Big stink: Task team to investigate sulphur smell that choked parts of Gauteng, North West

A task team has been appointed to investigate the source of the smell of sulphur over parts of Gauteng and the North West this week.

It comprises environmental and air quality officials from the department of forestry, fisheries and the environment and its provincial counterparts in Mpumalanga, Gauteng, North West and the Free State. The team will submit a detailed report on the air pollution incident by next week.

The department said a meeting on Thursday “formally initiated” an investigation into the origins of the sulphurous odour, “which is thought to be, in all likelihood, due to a combination of above average ambient levels of sulphur dioxide (SO2) and/or hydrogen sulphide (H2S) in the air given the nature of this odour”.

The team will also devise a proactive long-term programme to improve the management of SO2 and H2S emission sources “beyond the responses triggered by public complaints”.

In February last year, similar sulphurous odour episodes were experienced over Mpumalanga and Gauteng. Investigations had focused on Sasol’s Secunda operations, “because these facilities are known to be the significant contributors of SO2 and H2S emissions”, the department said. These investigations were inconclusive and no further action could be taken.

“The task team will investigate possible upset conditions experienced or reported by atmospheric emission licence holders over the past month that have had the potential to release large quantities of SO2 or H2S into the atmosphere.”

Ambient air quality monitoring reports on the state of air in the region over the past month will be studied, focusing on the two toxic gases. 

Ambient air quality monitoring observations on the South African Air Quality Information System show that SO2 ambient levels, while elevated, are compliant with ambient standards in Gauteng, the department said. 

“However, preliminary results show significantly elevated levels of H2S around the Irene monitoring station in Centurion on 7 June. Possible sources that could influence such levels will be identified from the meteorological assessment.” 

The team will investigate possible sources through inspections and compliance assessment of emission monitoring reports against atmospheric emission licence requirements. “Where non-compliances are identified, enforcement action will be taken.”

For the long-term plan, officials will undertake a detailed assessment of H2S sources in the four provinces. “Atmospheric emission licence holders, wastewater treatment facilities and landfill sites will be prioritised as they are the most significant contributors.” 

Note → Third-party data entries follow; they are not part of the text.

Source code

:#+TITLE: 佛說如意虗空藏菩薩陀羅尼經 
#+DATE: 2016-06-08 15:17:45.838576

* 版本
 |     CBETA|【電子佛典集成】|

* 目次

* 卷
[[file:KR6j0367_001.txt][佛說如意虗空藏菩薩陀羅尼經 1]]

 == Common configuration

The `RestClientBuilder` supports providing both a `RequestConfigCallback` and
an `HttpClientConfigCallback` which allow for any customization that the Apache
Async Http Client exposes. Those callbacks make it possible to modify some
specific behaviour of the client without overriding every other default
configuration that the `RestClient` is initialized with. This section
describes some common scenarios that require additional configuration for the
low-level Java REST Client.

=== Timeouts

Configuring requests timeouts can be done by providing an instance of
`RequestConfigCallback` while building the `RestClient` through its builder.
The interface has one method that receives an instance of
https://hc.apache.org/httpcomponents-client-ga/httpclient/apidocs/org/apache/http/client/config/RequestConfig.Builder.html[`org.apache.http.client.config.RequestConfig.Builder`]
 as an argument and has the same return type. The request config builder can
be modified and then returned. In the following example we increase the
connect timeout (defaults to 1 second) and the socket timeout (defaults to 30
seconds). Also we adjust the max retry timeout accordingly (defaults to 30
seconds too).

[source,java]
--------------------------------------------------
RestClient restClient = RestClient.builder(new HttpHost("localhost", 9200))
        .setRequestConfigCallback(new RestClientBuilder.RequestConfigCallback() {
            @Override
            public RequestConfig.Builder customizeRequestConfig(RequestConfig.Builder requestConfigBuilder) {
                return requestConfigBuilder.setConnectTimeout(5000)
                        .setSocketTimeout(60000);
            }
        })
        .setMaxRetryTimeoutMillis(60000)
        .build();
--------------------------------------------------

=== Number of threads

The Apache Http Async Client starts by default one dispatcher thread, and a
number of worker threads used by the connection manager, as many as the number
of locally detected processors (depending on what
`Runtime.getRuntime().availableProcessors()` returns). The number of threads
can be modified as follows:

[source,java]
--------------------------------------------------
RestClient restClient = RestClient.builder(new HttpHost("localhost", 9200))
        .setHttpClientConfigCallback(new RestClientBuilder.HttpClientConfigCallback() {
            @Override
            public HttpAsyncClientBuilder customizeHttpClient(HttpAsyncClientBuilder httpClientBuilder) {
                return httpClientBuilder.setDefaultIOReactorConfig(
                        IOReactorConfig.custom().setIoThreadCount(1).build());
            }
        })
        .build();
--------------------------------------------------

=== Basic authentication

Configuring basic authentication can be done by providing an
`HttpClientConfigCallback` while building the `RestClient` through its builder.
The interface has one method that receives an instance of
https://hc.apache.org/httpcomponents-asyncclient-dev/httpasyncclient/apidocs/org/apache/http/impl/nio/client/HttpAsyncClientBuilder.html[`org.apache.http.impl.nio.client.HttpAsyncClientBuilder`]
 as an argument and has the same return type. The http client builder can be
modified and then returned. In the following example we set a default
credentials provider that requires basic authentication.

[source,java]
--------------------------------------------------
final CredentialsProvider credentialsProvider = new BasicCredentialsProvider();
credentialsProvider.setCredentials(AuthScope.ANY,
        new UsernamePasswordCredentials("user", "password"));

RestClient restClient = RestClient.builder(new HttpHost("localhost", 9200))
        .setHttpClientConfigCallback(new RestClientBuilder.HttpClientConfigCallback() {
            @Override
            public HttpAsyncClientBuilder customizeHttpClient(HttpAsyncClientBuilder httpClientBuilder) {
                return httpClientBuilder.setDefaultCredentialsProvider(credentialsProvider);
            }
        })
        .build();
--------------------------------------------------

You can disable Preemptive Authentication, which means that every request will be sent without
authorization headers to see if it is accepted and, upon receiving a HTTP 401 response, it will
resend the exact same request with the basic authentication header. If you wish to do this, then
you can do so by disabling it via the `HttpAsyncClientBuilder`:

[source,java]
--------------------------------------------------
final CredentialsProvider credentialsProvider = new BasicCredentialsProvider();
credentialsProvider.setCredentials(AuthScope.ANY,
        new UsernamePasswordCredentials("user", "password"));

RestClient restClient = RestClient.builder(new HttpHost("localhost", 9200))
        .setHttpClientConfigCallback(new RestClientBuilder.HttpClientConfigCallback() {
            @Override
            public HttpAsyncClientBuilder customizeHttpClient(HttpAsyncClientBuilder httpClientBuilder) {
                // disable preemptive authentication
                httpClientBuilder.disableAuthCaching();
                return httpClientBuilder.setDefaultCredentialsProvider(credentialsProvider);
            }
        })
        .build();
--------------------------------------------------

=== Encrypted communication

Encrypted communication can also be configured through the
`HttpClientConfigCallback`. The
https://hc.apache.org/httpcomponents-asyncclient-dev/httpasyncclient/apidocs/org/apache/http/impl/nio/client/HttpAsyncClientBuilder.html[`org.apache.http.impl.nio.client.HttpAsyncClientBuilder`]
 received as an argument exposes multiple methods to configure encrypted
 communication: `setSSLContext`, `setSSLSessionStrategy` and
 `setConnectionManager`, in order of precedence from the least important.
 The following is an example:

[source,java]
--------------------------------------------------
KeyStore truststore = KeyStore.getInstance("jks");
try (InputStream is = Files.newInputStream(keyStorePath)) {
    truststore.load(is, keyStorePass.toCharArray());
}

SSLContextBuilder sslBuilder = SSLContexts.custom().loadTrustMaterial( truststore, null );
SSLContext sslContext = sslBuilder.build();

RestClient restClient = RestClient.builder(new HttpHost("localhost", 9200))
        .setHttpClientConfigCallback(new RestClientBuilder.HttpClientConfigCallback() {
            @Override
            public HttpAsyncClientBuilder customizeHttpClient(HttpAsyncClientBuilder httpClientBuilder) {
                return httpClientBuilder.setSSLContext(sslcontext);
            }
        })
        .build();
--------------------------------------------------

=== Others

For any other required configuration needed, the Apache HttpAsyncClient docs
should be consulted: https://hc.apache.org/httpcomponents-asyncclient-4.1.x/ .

The department said that for atmospheric emission licence holders, emission reductions and management plans will be established to improve the monitoring and management of H2S “to reduce the risks of ongoing pollution episodes that are affecting the provinces”.

Hydrogen sulphide (H2S)

Hydrogen sulphide is a colourless, flammable, hazardous gas with a strong odour of rotten eggs. It is produced by the breakdown of animal wastes or manure. It is heavier than air and can collect in low-lying and enclosed, poorly ventilated areas such as reception pits, ditches, or manholes. 

Exposure to hydrogen sulphide may cause irritation to the eyes and respiratory system. It can also cause apnoea, coma, convulsions, dizziness, headache, weakness, irritability, insomnia; stomach upset and, if liquid, frostbite. 

Workers at risk of being exposed to H2S include factory workers in plants where rayon textiles are manufactured, petroleum and natural gas workers involved in drilling and refining, workers in wastewater treatment industries and agricultural workers on farms with manure storage pits or landfills

Sulphur dioxide (SO2)

Sulphur dioxide is a colourless gas with a pungent odour.  Exposure to SO2 may cause irritation to the eyes, nose, and throat. Symptoms include nasal mucus, choking, cough, and reflex bronchoconstriction and, when liquid, frostbite. 

Inhalation is the major route of exposure. Most exposures are caused by air pollution and this has short-term and chronic health consequences for people with lung disease. 

Sulphur dioxide is used in many industries such as manufacturing sulfuric acid, paper and food preservatives. Examples of workers at risk of being exposed to SO2 include factory workers where it occurs as a by-product such as copper smelting or power plants, industry workers who make sulfuric acid, workers in plants that produce paper and workers who manufacture fertilisers.